• **GOAL OF THE EXERCISE**:
How many lines of the records below contain the word "phpBB"? Answer with the number alone.

· · ·

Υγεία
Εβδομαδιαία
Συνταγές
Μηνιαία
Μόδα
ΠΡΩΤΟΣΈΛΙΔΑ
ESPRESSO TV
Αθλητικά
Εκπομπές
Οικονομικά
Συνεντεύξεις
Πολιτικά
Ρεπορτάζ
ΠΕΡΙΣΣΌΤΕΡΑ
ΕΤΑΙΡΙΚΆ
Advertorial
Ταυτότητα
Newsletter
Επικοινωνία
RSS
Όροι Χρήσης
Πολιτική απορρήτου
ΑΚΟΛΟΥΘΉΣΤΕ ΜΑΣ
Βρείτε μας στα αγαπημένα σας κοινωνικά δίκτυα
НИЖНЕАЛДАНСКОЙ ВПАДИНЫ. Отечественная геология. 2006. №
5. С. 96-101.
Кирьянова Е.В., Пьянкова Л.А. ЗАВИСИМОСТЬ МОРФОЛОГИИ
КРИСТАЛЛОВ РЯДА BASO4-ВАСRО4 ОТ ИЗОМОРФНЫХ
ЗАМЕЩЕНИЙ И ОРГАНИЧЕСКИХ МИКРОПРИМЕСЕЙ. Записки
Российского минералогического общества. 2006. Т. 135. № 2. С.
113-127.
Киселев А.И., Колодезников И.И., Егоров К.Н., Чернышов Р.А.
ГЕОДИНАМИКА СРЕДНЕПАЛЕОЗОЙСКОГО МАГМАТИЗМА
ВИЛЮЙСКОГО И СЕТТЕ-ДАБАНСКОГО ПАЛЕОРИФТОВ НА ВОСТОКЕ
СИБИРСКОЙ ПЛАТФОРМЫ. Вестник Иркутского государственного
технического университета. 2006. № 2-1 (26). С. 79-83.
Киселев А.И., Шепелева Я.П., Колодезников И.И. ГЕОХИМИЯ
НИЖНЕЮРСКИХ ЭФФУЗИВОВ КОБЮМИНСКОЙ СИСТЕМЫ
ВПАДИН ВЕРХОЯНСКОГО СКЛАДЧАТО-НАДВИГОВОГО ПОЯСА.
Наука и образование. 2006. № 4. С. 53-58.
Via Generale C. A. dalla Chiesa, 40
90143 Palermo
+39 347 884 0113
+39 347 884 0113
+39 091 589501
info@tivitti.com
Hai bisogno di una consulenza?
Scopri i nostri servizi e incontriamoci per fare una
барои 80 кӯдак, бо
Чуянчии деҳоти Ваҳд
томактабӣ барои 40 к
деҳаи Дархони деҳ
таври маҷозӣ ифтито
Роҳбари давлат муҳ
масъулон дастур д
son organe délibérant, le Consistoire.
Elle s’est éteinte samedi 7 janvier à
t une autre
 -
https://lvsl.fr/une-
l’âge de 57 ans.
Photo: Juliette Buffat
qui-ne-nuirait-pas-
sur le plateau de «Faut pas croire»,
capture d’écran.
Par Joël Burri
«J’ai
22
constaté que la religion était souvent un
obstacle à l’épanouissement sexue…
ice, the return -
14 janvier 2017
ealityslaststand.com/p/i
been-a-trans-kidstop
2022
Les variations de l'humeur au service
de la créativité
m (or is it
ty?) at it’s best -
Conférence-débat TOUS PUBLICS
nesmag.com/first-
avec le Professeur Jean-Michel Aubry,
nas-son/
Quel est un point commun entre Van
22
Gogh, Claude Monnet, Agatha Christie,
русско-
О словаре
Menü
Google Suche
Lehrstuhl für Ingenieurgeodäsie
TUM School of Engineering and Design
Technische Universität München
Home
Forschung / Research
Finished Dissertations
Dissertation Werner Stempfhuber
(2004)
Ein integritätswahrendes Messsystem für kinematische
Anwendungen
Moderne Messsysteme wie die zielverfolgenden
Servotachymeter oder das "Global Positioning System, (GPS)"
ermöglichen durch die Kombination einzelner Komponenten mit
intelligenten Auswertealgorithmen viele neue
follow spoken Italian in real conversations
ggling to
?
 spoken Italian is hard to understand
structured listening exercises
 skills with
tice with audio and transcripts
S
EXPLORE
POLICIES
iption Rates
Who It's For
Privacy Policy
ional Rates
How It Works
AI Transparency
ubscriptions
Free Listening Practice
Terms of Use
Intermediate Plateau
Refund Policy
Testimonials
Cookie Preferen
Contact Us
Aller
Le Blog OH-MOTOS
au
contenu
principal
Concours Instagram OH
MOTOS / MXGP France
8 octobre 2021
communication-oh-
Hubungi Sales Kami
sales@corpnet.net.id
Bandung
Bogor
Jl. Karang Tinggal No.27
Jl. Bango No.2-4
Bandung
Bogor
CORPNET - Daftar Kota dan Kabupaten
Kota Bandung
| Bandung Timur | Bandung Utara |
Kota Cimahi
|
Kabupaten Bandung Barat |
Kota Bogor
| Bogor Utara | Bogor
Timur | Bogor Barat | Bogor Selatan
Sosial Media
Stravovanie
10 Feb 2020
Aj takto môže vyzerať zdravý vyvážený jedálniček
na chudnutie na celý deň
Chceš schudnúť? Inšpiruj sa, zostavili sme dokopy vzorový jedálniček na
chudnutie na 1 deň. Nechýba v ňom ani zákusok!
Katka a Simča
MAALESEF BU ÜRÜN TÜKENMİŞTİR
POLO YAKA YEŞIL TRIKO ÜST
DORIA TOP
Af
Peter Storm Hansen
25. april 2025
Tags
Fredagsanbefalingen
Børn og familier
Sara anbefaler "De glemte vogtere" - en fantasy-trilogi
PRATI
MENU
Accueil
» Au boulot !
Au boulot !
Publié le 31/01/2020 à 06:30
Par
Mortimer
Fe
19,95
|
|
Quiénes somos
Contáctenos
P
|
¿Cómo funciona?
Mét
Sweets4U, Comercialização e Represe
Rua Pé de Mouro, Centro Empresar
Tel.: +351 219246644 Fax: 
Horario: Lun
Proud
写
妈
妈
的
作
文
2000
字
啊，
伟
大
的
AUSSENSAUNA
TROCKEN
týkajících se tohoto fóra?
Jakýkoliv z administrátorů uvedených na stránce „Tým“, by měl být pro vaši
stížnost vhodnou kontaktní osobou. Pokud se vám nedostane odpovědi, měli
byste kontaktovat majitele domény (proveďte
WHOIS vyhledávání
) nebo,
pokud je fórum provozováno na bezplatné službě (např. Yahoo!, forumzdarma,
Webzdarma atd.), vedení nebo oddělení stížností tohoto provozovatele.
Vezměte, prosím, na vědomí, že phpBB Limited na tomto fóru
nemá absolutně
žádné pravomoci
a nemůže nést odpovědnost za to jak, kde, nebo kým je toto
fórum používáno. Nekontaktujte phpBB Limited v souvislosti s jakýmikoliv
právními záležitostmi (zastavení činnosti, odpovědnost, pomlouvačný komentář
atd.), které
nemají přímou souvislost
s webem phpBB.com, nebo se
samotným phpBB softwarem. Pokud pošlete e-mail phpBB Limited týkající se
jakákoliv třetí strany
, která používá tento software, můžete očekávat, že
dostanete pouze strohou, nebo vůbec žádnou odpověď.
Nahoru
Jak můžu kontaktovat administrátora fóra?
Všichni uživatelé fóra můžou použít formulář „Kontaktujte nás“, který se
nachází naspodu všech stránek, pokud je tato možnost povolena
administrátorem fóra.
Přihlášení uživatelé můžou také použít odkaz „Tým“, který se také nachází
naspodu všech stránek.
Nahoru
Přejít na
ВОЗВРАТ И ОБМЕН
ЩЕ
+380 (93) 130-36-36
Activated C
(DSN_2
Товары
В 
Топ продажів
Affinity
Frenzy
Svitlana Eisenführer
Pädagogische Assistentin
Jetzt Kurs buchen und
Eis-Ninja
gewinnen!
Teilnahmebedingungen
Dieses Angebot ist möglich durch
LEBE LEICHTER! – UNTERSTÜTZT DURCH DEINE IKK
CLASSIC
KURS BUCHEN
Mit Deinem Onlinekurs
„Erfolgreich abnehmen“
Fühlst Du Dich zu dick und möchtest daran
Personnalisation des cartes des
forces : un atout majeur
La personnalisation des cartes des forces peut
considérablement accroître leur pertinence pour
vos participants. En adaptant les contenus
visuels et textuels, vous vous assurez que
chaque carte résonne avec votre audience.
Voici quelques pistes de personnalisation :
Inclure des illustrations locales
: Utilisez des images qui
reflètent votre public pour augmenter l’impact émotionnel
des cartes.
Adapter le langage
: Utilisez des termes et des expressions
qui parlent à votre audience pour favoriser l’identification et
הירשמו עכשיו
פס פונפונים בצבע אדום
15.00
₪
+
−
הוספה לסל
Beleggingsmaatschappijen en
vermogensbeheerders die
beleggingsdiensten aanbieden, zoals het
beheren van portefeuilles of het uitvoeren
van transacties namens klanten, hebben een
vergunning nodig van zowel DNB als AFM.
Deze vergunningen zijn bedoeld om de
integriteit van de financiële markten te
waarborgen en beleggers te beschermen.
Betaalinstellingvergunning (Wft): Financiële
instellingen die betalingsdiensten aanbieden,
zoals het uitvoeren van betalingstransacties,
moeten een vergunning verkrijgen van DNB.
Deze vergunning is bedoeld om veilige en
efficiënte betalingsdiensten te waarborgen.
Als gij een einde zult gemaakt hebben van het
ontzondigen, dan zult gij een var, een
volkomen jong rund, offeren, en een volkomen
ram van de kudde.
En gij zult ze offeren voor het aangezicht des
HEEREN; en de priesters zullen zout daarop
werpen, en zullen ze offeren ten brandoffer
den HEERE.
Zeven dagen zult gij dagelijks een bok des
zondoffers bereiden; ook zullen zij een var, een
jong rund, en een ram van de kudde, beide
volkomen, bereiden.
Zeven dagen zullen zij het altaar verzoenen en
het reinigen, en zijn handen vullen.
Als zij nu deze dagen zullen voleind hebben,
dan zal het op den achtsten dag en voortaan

· · ·

• **OUTPUT**:
4